Катон со все растущим отчаянием взирал, как все больше легионеров выходит из строя: ниже тропы склон тут и там поблескивал брошенным оружием и краснел туниками раненых, спускающихся к спасительному подножию холма. Сверху палисад бастиона был густ от высыпавших туда воинов, и еще сотни их выстроились вдоль стены самой крепости, подбадривая своих товарищей криками, явственно слышными римским построениям, молча наблюдающим за мучительным продвижением Седьмой когорты.
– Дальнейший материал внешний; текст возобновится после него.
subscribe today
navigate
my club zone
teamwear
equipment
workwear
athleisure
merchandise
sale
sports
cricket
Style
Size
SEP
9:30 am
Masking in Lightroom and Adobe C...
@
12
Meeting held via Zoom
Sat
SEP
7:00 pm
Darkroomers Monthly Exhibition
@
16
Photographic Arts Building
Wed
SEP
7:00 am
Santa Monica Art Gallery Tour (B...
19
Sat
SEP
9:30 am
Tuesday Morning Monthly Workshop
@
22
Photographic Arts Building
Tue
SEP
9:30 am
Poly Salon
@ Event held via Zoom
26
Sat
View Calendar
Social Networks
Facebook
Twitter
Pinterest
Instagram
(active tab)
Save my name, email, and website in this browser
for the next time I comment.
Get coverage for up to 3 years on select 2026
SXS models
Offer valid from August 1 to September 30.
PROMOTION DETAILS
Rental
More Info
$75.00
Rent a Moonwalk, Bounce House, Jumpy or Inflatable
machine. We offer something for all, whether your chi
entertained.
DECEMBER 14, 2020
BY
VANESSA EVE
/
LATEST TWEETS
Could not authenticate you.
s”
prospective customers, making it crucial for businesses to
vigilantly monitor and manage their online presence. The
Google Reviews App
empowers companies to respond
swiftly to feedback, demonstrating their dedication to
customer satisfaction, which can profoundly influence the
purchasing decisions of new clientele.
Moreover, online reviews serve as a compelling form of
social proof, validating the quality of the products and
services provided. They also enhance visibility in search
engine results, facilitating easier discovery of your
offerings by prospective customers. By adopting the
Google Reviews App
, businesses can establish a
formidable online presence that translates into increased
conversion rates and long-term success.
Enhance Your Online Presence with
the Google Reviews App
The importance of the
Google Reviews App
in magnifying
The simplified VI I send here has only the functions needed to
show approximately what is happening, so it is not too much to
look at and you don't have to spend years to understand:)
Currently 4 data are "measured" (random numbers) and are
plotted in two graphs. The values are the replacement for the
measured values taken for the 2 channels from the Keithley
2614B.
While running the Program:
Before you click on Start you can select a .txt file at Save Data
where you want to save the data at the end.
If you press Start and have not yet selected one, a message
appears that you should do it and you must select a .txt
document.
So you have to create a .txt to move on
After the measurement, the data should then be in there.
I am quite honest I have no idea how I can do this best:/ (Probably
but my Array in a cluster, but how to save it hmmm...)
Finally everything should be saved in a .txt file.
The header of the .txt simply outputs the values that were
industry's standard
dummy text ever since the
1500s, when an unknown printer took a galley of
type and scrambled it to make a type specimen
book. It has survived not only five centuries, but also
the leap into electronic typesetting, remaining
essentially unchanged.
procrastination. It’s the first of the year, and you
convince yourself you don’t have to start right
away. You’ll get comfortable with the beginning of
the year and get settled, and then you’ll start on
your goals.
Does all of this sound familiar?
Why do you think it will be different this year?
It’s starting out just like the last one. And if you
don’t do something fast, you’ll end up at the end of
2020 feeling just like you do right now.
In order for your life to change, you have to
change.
Постепенно уцелевшие из передовой центурии свернули за последний угол и, приближаясь к воротам, исчезли из поля зрения. За ними последовал таран, и Катон невольно задался вопросом, сколько же человек из тех, кто первоначально взялся его тащить, осталось в живых. Следующие за ними центурии продвигались всё медленнее и медленнее, пока не остановились вовсе.
Взгляд привлекли отблески внизу холма, и Катон увидел офицера, галопом скачущего на лошади вверх по тропе. Гораций, догадался он. Проезжая первых пострадавших, префект замедлил ход, а затем, чтобы подобраться к концу колонны, и вовсе был вынужден спешиться и повести лошадь под уздцы. Вынув меч, Гораций высоко его поднял и, указывая в сторону крепости и подгоняя людей, стал пробираться в голову когорты. Так он добрался до последнего угла, где его будто ветром сдуло: был, и нет. Катон, как ни старался, никак не мог ухватить его взглядом – ни шлема с плюмажем, ни даже лошади. А затем он увидел забрызганную кровью, с пустым седлом животину, слепо несущуюся вниз по склону. Легионеры едва успевали перед ней расступаться. Хотя нет, они не расступались – они отступали.
Сердце ухнуло свинцовой тяжестью при виде этой картины. Не было видно и следа тарана, брошенного в гибельной зоне между крепостью и бастионом, а его носильщики откатывались вместе с остальными, наконец-то пользуясь возможностью отвязать щит и вскинуть его над собой, чтобы защититься от летящих сверху метательных снарядов всех мастей и размеров. Люди все падали и падали; тех, кому повезло, подхватывали товарищи. Седьмая когорта спешно отступала вниз по тропе, за пределы досягаемости камней, дротиков и стрел. Самые ретивые из защитников всё стреляли, пока не стало ясно, что до врага уже точно ничего не долетает. Тогда из глоток бригантов вырвался торжествующий рев при виде поверженных тел и разбросанной под крепостью бесполезной оснастки. За длинными шрамами опаленной земли догорали остатки брошенных вязанок. Некоторые из раненых пытались тайком отползти в безопасное место, но своим движением лишь привлекали к себе внимание жадного до расправы врага.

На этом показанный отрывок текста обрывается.